The initial version of --xformat option is submitted in #645.
Through implemeint --xformat I have recognized scope, inherits, and typeref
fields are very releated to ref field. I have to study more this area.
@masatake regarding this specific PR, does it make sense to depend on gtags for "reference" identification? Or will we start implementing this as "typeref" in the parsers?
@vhda, sorry to be late. I got the same health trouble again.
I think universal ctags should provide "interface" about reference: the tags format and command line.
About tags format "ref:" field may be needed. However, I'm still thinking what is the best. About the command line, at least ctags should accept --field=+r. More things may be needed. (The biggest issue in this are is the definition of "reference". I'm not sure what is reference and what is not reference yet. )
typeref field is very related to your plan, multi-path parser for multi-file(MPMF). My understanding of MPMF is that typeref and MPMF is for "definition", not "reference". Consider following short C program:
typedef struct point { int x, y } POINT;
POINT p;
$ ./ctags --fields='t' --kinds-c='*-m' -o - input.c
POINT input.c /^typedef struct point { int x, y } POINT;$/;" typeref:struct:point
p input.c /^POINT p;$/
point input.c /^typedef struct point { int x, y } POINT;$/
p doesn't have typeref field. With multipath parser, ctags can generate following tag entry for p:
p input.c /^POINT p;$/ typeref:typedef:POINT
As this example shows MP/MPMF is meaningful on definition tag. It may be meaningful on reference tag, too but you don't have to wait for introducing reference tag releated code for implementing MPMF.
When we introduce the interface for reference, the next step is implementation. My understanding is that ctags is a provider of tags file, and gtags is consumer of tags file. So we should not depend on gtags.
Do I answer to your question well?
@vhda, I think I misunderstood what you wrote.
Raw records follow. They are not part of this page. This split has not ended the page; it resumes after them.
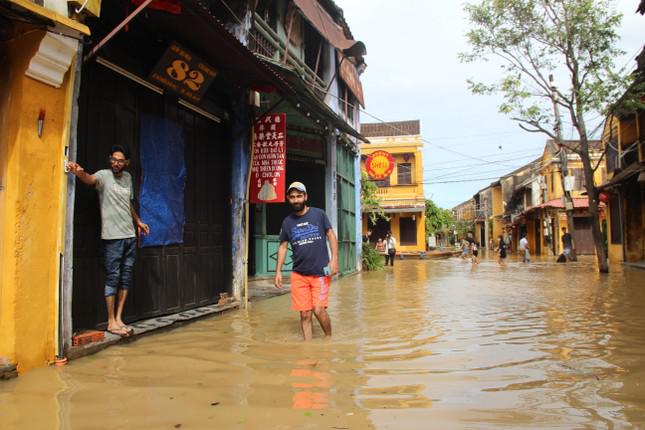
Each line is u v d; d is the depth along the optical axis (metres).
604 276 14.03
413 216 32.88
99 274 5.05
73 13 4.27
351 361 4.25
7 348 3.71
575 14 14.16
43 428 2.71
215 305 7.32
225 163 7.91
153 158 5.98
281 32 11.35
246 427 2.73
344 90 16.77
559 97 16.80
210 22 5.21
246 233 8.02
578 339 5.13
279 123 8.25
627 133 19.47
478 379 3.67
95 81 5.06
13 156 3.79
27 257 3.85
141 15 5.30
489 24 14.95
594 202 15.32
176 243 6.46
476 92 15.23
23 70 3.82
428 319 6.56
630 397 3.23
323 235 5.48
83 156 4.87
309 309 5.34
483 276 14.97
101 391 3.37
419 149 32.28
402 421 2.82
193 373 3.85
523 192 40.56
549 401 3.16
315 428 2.71
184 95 6.42
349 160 17.00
You used "typeref". I guessed you used it as field name. Now I guess you used it as kind name.
Hey @shigio, draft version for gtags support works in my note PC.
yamato@x201]~/var/ctags-github% cat input.sh
source commonFuncs.sh
foo()
{
return 0
}
[yamato@x201]~/var/ctags-github% ./ctags -o - input.sh
foo input.sh /^foo() $/;" f
[yamato@x201]~/var/ctags-github% ./ctags -o - --extra=+r input.sh
commonFuncs.sh input.sh /^source commonFuncs.sh$/;" s
foo input.sh /^foo() $/;" f
[yamato@x201]~/var/ctags-github% ./ctags -o - --extra=+r --fields=+r input.sh
commonFuncs.sh input.sh /^source commonFuncs.sh$/;" s role:generic
foo input.sh /^foo() $/;" f
[yamato@x201]~/var/ctags-github% ./ctags -x --_xformat="%R %-16N %4n %-16F %C" --extra=+r --fields=+r input.sh
D foo 3 input.sh foo()
R commonFuncs.sh 1 input.sh source commonFuncs.sh
commonFuncs.sh is not a defintion. So this should be captured as a reference tag.
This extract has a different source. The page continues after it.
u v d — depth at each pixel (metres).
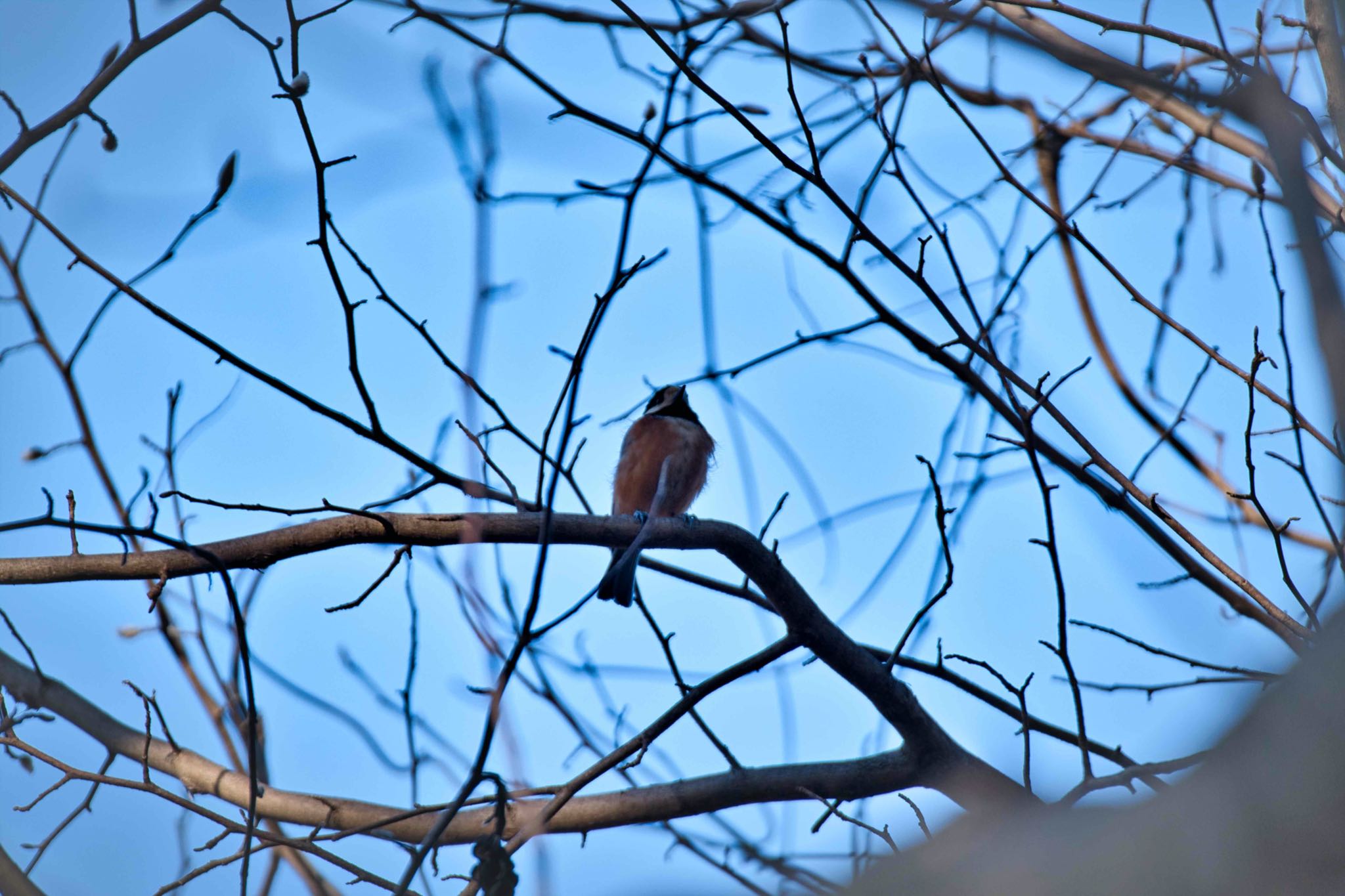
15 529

Capturing reference tags is activated with --exttra=+r option.
--fields=+r lets ctags print "role:" field. ctags assigns a value for role field only if a tag is a reference.
%R in --_xformat means:
[yamato@x201]~/var/ctags-github% ./ctags --list-fields | grep Marker
R NONE Marker(R or D) representing whether tag is definition or reference format-char off
I introduced new concept "role" instead of rkind.
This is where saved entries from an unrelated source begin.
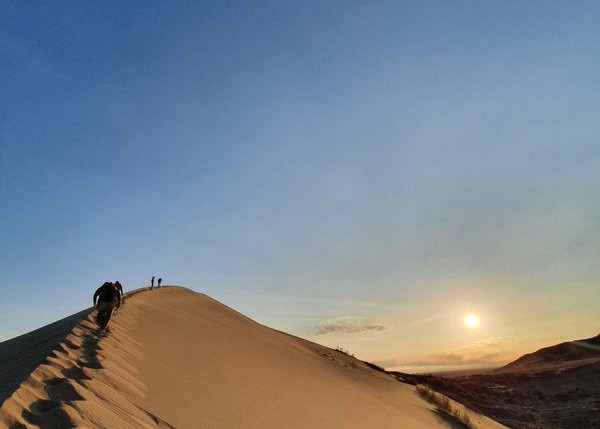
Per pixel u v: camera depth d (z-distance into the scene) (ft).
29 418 14.19
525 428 89.10
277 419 28.53
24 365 22.17
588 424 91.20
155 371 28.14
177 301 79.00
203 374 32.50
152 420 19.10
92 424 15.16
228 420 23.84
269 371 45.47
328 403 41.93
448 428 59.00
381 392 70.44
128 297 60.54
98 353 26.50
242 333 68.23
kind represents what it is. role represents how it is referred.
There are more areas I have to do cleanup but it works anyway. python's namespace, header file in C and undef in C are dealt with reference tags.
#undef X
X is a macro kind tag with undefined or undef role. I will also look at your patch for scheme. The role for Y in following code may be "lvalue":
(set! Y 1)
Good night.
This flexibility is great.
I have added a new test to configure.ac of GLOBAL to detect these options. (I understand that these are alpha version.) You can see it on the repository: [http://cvs.savannah.gnu.org/viewvc/global/global/]
I think this is a big step. Thank you masatake san.
@shigio, I didn't see conigure of GLOBAL yet but, I recommend you to check R in --list-fields output.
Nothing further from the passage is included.